The exploitation of low-wage immigrant laborers in the U.S.—from Chinese workers on the transcontinental railroad to Eastern Europeans in Chicago’s packinghouses to farm workers in California’s Central Valley—is nothing new. Nor is the nativist response to “too many” immigrants—particularly to those not of northwestern European descent—as embodied in the Chinese Exclusion Act (1882), the National Origins Act (1924) and other restrictionist policies, including the ones currently under consideration by Congress and in statehouses across the nation.
What is different today is the extent to which our industrial, service, construction, agricultural and food-processing sectors rely on a largely undocumented immigrant workforce. This workforce is now employed far beyond the nation’s urban and metropolitan centers and also away from the major agricultural fields. Traditional gateway cities—New York, Los Angeles, Chicago—have given way to “new gateway” communities in second- and third-tier population centers, suburban rings and rural towns like Milan.
In this emerging landscape, churches face daunting challenges. Few small communities or small churches have the capability of addressing burgeoning immigration or the capacity to absorb or redirect the social and economic costs that employers lay at the public door. When immigrants need help in securing a living wage or in fighting prohibitions that exclude them from government services, solo attempts by churches or even denominations are not as effective as organized interchurch and interfaith partnerships.

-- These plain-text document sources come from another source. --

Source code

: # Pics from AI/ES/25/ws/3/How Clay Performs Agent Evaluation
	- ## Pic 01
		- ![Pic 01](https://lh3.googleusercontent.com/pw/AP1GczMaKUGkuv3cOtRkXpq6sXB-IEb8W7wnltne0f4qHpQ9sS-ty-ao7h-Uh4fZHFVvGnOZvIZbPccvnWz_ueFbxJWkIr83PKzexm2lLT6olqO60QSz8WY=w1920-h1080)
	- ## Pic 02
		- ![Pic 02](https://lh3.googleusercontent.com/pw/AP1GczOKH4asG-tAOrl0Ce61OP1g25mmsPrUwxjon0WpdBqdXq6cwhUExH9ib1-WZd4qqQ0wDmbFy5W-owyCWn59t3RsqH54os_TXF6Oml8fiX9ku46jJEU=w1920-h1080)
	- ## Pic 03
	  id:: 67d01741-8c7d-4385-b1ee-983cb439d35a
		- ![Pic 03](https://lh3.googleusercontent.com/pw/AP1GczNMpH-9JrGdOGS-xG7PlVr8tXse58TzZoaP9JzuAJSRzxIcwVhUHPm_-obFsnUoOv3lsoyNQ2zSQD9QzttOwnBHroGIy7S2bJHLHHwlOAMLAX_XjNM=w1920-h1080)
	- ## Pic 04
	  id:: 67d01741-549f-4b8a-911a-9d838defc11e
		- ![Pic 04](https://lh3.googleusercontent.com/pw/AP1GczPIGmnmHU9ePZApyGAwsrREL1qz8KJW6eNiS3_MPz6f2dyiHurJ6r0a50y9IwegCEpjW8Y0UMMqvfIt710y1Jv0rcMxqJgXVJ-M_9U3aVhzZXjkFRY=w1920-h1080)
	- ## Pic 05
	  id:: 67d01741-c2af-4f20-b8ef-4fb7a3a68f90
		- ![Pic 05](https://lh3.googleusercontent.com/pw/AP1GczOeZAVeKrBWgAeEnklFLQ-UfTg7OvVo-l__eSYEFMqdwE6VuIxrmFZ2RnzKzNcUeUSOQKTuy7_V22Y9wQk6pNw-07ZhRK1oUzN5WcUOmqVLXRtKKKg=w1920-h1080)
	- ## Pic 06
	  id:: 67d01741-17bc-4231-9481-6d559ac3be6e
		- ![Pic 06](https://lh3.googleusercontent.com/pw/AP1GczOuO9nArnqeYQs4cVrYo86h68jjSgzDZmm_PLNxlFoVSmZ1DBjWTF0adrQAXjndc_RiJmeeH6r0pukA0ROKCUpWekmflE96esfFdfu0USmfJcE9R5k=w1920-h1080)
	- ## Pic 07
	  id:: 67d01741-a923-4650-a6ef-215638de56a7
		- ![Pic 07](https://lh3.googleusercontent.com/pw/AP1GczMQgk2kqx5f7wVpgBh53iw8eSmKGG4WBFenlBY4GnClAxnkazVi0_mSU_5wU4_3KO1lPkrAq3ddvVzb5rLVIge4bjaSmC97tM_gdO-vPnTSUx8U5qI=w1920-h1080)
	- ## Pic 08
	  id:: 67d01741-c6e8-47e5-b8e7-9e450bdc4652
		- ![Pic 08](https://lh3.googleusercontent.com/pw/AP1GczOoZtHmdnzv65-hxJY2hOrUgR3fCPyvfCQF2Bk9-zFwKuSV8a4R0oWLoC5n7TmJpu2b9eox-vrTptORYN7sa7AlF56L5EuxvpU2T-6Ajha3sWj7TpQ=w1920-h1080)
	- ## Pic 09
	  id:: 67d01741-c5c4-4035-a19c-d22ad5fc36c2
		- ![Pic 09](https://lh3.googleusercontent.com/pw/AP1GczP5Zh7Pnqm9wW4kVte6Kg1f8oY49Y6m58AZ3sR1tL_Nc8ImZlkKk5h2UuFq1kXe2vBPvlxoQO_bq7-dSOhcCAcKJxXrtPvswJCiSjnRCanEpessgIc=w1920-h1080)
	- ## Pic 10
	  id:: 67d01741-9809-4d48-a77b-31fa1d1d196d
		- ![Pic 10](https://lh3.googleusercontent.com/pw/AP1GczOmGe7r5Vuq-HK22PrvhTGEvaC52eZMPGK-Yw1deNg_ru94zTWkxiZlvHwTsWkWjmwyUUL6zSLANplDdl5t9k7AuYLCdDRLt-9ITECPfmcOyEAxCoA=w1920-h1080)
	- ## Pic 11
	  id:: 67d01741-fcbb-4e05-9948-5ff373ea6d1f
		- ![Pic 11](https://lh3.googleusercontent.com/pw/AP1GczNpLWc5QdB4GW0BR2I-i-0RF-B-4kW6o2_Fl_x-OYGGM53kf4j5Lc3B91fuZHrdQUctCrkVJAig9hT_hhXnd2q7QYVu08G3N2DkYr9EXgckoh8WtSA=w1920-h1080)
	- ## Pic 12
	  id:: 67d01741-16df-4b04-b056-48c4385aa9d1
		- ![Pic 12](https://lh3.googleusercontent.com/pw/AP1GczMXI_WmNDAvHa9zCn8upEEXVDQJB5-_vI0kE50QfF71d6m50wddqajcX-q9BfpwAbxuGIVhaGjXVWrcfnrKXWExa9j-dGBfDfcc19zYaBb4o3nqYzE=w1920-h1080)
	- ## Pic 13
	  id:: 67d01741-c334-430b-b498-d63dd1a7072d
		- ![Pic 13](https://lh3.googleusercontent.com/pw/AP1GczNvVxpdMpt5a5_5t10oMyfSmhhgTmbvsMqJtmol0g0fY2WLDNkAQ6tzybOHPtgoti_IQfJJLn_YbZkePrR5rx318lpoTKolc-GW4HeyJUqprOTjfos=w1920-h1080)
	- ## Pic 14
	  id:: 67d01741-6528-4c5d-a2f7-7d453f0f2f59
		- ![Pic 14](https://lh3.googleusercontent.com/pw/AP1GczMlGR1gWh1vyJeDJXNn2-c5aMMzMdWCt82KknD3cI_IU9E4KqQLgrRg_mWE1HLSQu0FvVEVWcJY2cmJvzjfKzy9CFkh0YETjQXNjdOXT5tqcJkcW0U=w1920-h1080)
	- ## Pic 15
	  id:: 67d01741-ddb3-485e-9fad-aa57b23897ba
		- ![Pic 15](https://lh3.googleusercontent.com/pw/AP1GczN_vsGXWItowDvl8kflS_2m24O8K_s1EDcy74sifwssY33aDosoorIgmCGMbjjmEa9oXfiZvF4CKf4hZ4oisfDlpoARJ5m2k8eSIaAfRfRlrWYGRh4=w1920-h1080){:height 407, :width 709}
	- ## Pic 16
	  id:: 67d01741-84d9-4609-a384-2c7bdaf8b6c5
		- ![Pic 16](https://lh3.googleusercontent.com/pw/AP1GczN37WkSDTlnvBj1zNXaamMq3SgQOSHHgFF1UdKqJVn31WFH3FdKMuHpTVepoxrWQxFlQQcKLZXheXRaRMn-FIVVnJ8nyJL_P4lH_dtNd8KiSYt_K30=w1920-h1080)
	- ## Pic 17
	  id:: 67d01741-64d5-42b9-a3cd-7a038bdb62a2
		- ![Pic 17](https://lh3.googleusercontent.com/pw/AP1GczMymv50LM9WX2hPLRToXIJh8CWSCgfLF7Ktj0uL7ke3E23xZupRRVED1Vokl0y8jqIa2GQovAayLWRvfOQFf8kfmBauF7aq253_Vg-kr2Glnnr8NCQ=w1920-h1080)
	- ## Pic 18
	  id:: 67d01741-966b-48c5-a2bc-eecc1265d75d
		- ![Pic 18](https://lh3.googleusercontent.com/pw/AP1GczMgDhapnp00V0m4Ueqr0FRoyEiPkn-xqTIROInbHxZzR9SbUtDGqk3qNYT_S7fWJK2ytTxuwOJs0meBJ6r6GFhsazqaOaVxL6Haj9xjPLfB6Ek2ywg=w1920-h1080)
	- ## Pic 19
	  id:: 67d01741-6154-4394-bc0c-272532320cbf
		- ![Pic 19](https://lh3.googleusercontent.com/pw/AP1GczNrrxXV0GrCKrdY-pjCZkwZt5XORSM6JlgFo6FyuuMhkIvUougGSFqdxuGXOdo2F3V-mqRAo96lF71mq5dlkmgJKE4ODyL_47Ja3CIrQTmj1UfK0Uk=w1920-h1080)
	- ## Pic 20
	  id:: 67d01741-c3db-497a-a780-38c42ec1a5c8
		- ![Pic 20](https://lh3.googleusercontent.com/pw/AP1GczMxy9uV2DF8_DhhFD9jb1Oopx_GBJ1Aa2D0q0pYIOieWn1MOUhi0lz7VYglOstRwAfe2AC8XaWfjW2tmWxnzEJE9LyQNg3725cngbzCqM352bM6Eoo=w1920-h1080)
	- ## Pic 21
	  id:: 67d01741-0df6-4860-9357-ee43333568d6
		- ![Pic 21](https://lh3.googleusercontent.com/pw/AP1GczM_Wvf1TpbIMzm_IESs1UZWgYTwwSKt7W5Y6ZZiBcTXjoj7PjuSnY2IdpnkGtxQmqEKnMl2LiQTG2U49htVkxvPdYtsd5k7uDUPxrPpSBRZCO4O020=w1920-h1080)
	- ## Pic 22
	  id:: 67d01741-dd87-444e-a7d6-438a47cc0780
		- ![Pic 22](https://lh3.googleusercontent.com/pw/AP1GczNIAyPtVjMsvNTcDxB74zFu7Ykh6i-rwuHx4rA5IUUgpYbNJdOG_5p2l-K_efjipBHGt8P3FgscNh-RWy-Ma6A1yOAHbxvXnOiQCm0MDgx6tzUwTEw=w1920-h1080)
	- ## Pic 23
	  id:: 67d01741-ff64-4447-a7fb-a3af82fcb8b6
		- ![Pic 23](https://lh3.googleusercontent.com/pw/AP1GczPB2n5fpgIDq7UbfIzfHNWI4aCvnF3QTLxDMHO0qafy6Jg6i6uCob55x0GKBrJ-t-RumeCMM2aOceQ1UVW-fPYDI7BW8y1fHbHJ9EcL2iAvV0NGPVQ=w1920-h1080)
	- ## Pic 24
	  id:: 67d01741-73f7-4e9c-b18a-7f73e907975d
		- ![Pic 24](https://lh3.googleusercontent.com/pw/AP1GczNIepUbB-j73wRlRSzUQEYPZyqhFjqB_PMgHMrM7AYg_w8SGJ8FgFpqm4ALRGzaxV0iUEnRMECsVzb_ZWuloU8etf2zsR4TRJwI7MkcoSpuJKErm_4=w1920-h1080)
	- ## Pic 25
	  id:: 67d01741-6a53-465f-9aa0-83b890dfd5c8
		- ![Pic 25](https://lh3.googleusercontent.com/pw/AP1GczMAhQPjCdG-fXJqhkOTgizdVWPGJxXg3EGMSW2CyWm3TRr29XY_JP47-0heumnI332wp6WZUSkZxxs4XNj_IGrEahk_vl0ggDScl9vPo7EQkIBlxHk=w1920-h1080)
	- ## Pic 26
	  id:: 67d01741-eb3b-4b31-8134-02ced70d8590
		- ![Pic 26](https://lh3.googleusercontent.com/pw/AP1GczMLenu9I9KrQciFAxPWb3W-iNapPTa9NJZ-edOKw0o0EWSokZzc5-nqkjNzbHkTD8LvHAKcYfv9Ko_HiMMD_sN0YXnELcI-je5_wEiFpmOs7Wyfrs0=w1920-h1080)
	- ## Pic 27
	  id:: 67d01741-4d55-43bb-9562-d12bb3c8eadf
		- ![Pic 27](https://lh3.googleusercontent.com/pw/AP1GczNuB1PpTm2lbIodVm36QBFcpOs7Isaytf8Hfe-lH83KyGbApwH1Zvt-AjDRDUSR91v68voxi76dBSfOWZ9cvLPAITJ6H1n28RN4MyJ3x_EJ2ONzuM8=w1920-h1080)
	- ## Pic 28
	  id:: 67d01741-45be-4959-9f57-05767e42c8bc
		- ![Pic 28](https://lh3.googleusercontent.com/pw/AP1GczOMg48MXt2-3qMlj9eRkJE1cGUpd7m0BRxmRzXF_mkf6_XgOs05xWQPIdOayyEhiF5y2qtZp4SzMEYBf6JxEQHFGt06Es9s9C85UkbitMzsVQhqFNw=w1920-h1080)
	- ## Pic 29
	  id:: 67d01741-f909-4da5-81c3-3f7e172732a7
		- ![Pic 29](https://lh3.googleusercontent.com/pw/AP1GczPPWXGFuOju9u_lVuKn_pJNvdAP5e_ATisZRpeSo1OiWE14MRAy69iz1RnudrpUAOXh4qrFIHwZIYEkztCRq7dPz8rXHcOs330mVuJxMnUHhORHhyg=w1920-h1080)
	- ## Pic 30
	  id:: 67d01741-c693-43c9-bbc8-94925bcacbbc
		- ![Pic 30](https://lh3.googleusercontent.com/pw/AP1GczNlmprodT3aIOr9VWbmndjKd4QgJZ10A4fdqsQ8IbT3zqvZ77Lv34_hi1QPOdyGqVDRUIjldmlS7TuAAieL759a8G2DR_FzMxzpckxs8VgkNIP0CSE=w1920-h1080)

In his classic 1942 sociological study Millhands and Preachers, Liston Pope chronicled the travails of a southern community where churches and pastors were part of the mill owners’ matrix of power and worker exploitation. This dynamic still holds. Congregations tend to support the company that brings jobs to town, or to be passive despite the visible needs of newcomers. Christians will have to step out of the shadows and engage in mission with immigrants, and address the tough social, economic and racial-justice issues that come with a new demography. The recent proposal by Catholic bishops to defy unjust anti-immigrant laws is a starting point.